◆ EXERCISE GOAL ◆
Exclude images; transcribe the rest of the data exactly.

◆ STORED DATA ◆
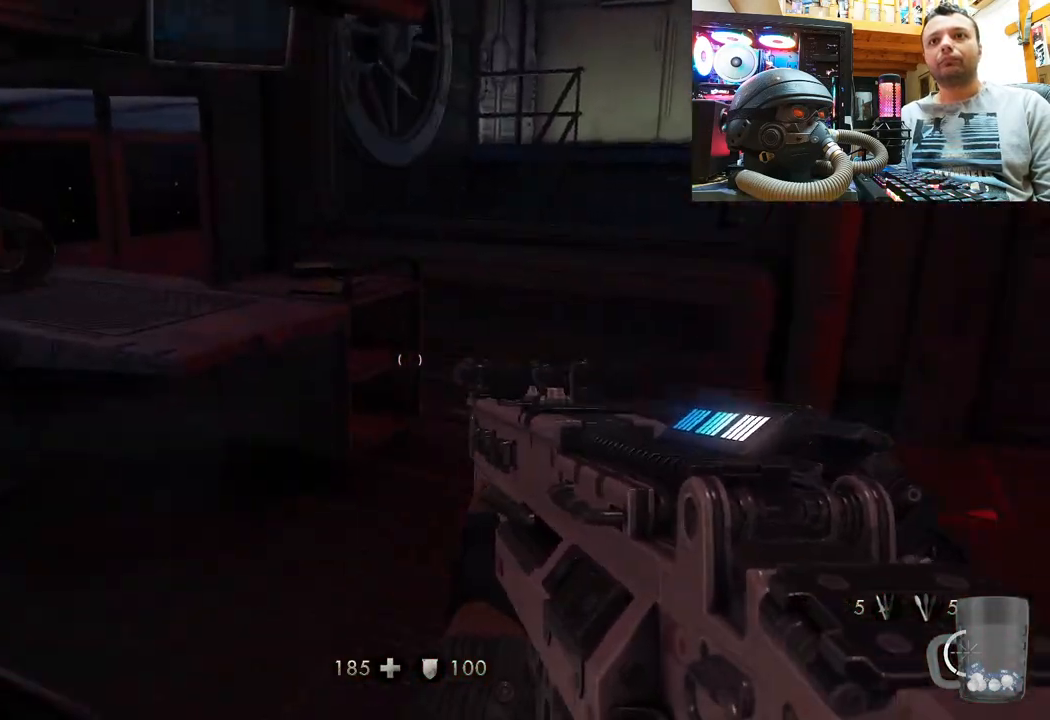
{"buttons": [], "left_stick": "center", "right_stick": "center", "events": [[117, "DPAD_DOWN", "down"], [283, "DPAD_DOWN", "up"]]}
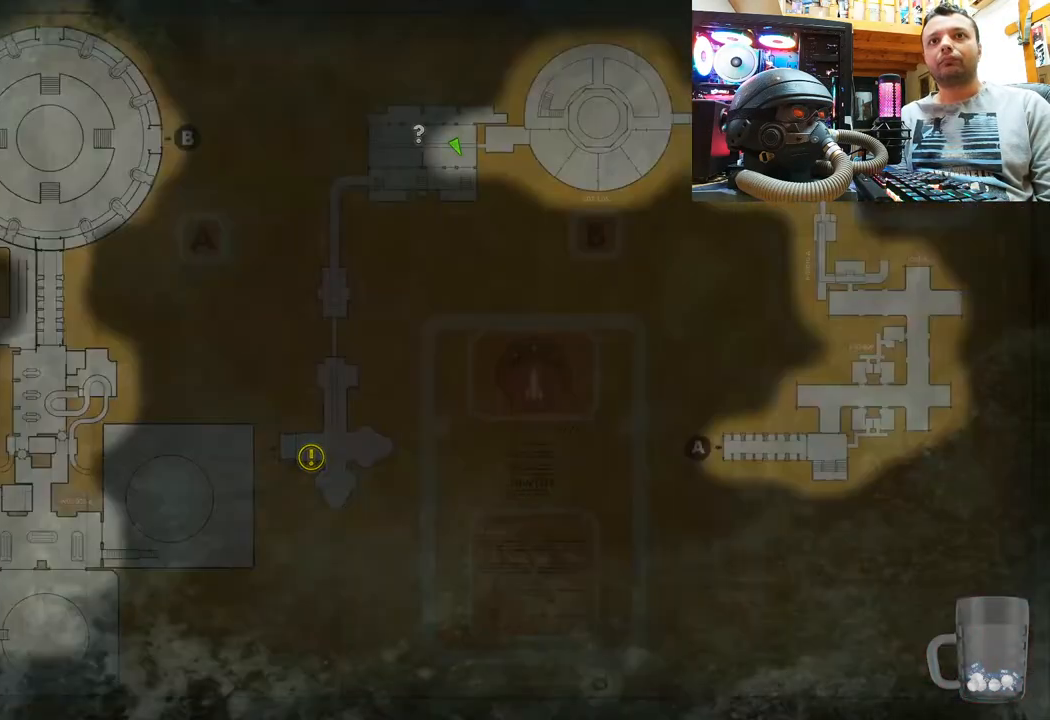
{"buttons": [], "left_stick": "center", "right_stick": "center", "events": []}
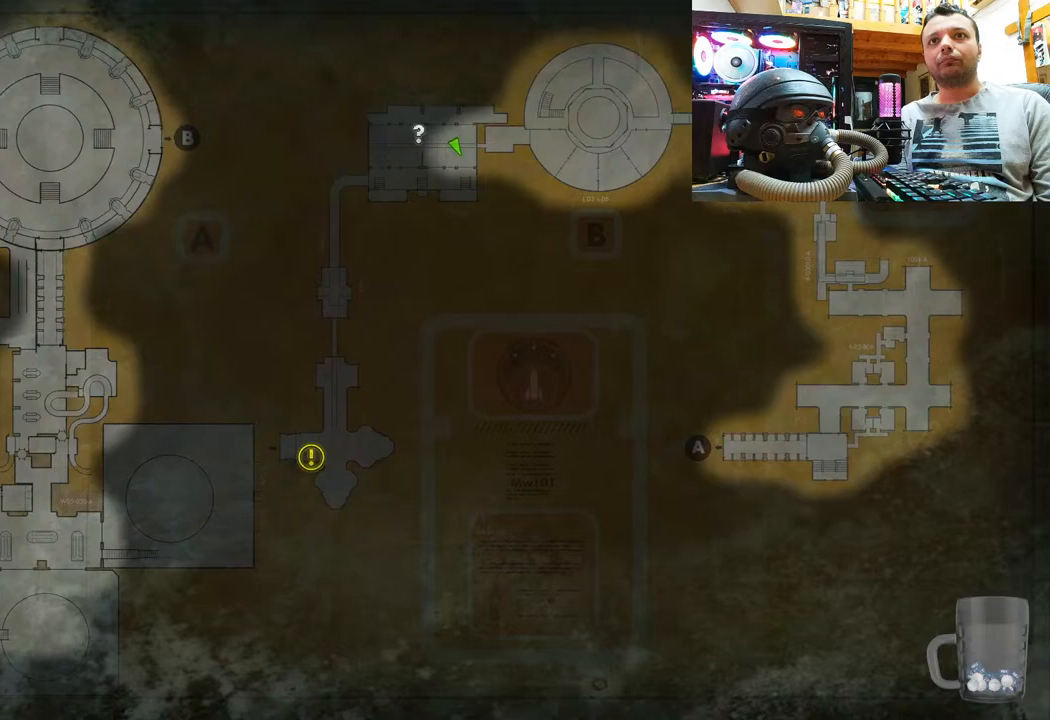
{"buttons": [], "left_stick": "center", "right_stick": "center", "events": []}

◆ TASK ANSWER ◆
{"buttons": [], "left_stick": "center", "right_stick": "center", "events": [[117, "DPAD_DOWN", "down"], [283, "DPAD_DOWN", "up"]]}
{"buttons": [], "left_stick": "center", "right_stick": "center", "events": []}
{"buttons": [], "left_stick": "center", "right_stick": "center", "events": []}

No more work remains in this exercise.